Mais c’est la bataille de Mossoul qui sera la plus difficile, selon Anne Nivat, politologue, journaliste et écrivaine française auteure de plusieurs livres sur l’Irak, à son retour de la ligne de front.
Les troupes irakiennes sont sur le point de libérer la ville de Ramadi, perdue en mai 2015 face à la milice wahhabite takfiriste Daech (État islamique), a assuré le journal russe Kommersant, citant les propos d'Anne Nivat, politologue, journaliste et écrivaine française auteure de plusieurs livres sur l'Irak, à son retour de la ligne de front.
- Peut-on dire que l'issue de la bataille pour Ramadi est prédéterminée et que la victoire des troupes gouvernementales n'est qu'une question de temps?

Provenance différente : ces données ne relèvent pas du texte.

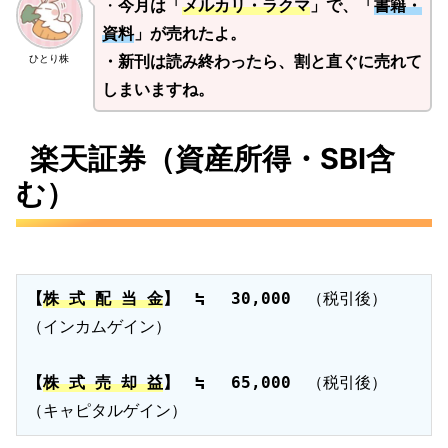
・
今月は「
メルカリ・ラクマ
」で、「
書籍・
資料
」が売れたよ。
・新刊は読み終わったら、割と直ぐに売れて
ひとり株
しまいますね。
楽天証券（資産所得・SBI含
む）
【
株 式 配 当 金
】　≒　 30,000
　（税引後）​

（インカムゲイン）

【
株 式 売 却 益
】　≒　 65,000
　（税引後）

（キャピタルゲイン）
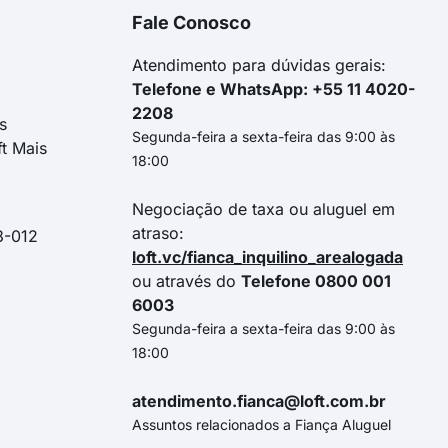
Fale Conosco
Atendimento para dúvidas gerais:
Telefone e WhatsApp: +55 11 4020-
2208
s
Segunda-feira a sexta-feira das 9:00 às
ft Mais
18:00
Negociação de taxa ou aluguel em
atraso:
3-012
loft.vc/fianca_inquilino_arealogada
ou através do
Telefone 0800 001
6003
Segunda-feira a sexta-feira das 9:00 às
18:00
atendimento.fianca@loft.com.br
Assuntos relacionados a Fiança Aluguel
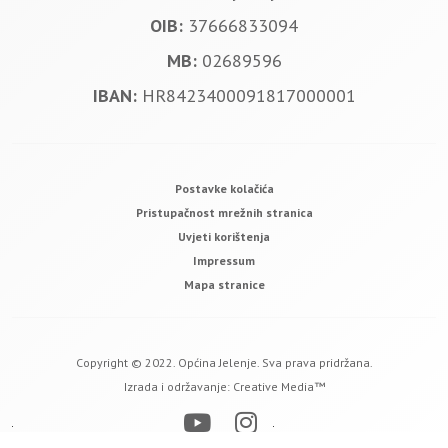
OIB:
37666833094
MB:
02689596
IBAN:
HR8423400091817000001
Postavke kolačića
Pristupačnost mrežnih stranica
Uvjeti korištenja
Impressum
Mapa stranice
Copyright © 2022. Općina Jelenje. Sva prava pridržana.
Izrada i održavanje:
Creative Media™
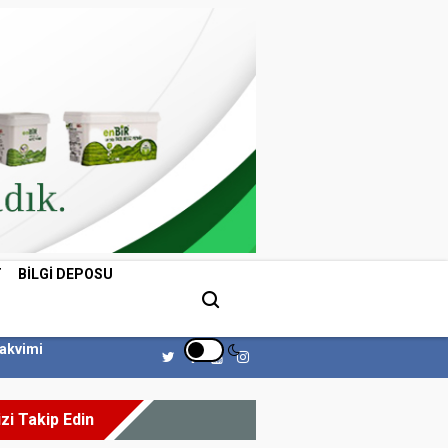
T
BILGI DEPOSU
Takvimi
izi Takip Edin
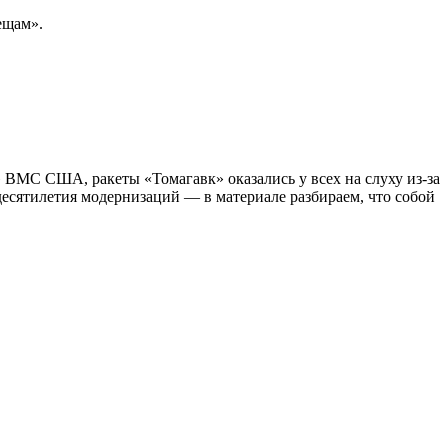
ещам».
» ВМС США, ракеты «Томагавк» оказались у всех на слуху из-за
есятилетия модернизаций — в материале разбираем, что собой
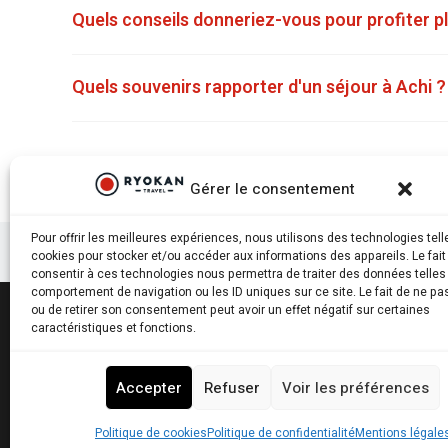
Quels conseils donneriez-vous pour profiter p
Quels souvenirs rapporter d'un séjour à Achi ?
Gérer le consentement
Pour offrir les meilleures expériences, nous utilisons des technologies tell
cookies pour stocker et/ou accéder aux informations des appareils. Le fait
consentir à ces technologies nous permettra de traiter des données telles
comportement de navigation ou les ID uniques sur ce site. Le fait de ne pa
ou de retirer son consentement peut avoir un effet négatif sur certaines
caractéristiques et fonctions.
Ryokantravel.fr © Copyright 2025. Tous droits réservés.
Accepter
Refuser
Voir les préférences
Politique de cookies
Politique de confidentialité
Mentions légale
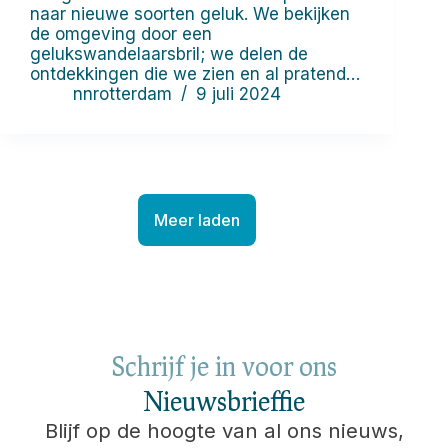
naar nieuwe soorten geluk. We bekijken
de omgeving door een
gelukswandelaarsbril; we delen de
ontdekkingen die we zien en al pratend…
nnrotterdam
9 juli 2024
Meer laden
Schrijf je in voor ons
Nieuwsbrieffie
Blijf op de hoogte van al ons nieuws,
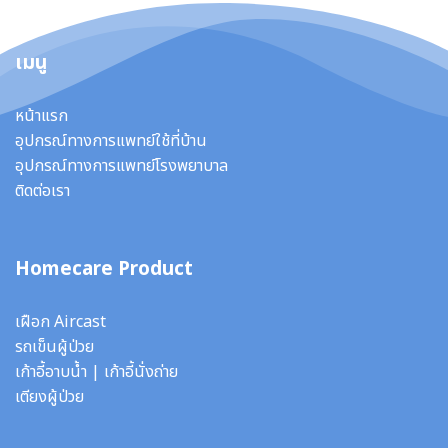
เมนู
หน้าแรก
อุปกรณ์ทางการแพทย์ใช้ที่บ้าน
อุปกรณ์ทางการแพทย์โรงพยาบาล
ติดต่อเรา
Homecare Product
เฝือก Aircast
รถเข็นผู้ป่วย
เก้าอี้อาบน้ำ
|
เก้าอี้นั่งถ่าย
เตียงผู้ป่วย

— Je pense que oui. Mais je ne dirais pas que la libération de Ramadi marquera pour autant un renversement dans la guerre. Cette victoire aura été relativement facile. Le plus difficile viendra après, quand il faudra libérer Mossoul la plus grande ville contrôlée aujourd'hui par Daech. Les djihadistes y détiennent encore en otage 1,2 million d'habitants et au cours de l'assaut de la ville, contrairement à Ramadi, il ne sera pas possible d'utiliser l'aviation car cela entraînerait de trop nombreuses victimes civiles. Il est donc inutile de parler de victoire sur Daech tant que cette ville n'est pas reprise.
- Quand pourrait commencer l'opération pour libérer Mossoul?
— Pas avant le printemps, je pense. Trop de complications entourent sa réalisation. Et, surtout, on ignore quelles forces prendront la ville. L'armée irakienne? Elle est trop faible — les batailles de l'an dernier ont mis en évidence son état de délabrement. Les rebelles chiites? De nombreux sunnites de Mossoul pourraient les considérer comme des occupants et leur préférer les sunnites de Daech. Les Kurdes? Ils ont suffisamment de propres problèmes de leur côté.
- La coalition occidentale est-elle prête à apporter son aide pour libérer Mossoul?
— Dans un avenir proche, la coalition ne participera à aucune opération terrestre, telle est la position ferme du président américain Obama et d'autres dirigeants occidentaux. De plus, les sentiments antiaméricains sont très forts dans les unités irakiennes sous influence iranienne, ainsi qu'au sein des unités rebelles chiites. C'est pourquoi pendant l'offensive de Ramadi on entendait souvent l'exigence que les forces américaines ne participent en aucune manière à l'opération.
- Que pense-t-on, en Irak, de l'opération militaire russe en Syrie?
— Les Irakiens à qui j'ai parlé (aussi bien chiites que sunnites) me disaient qu'ils soutenaient les actions de la Russie en Syrie et dans la région. Pendant longtemps les gens avaient le sentiment que les puissances mondiales avaient abandonné l'Irak et ne s'y intéressaient plus. Et voici que l'une de ces puissances s'active et fait quelque chose de concret.
Dans l'ensemble, l'atmosphère en Irak est aujourd'hui négative. Je n'avais jamais constaté un tel pessimisme au cours de tous mes voyages précédents dans ce pays.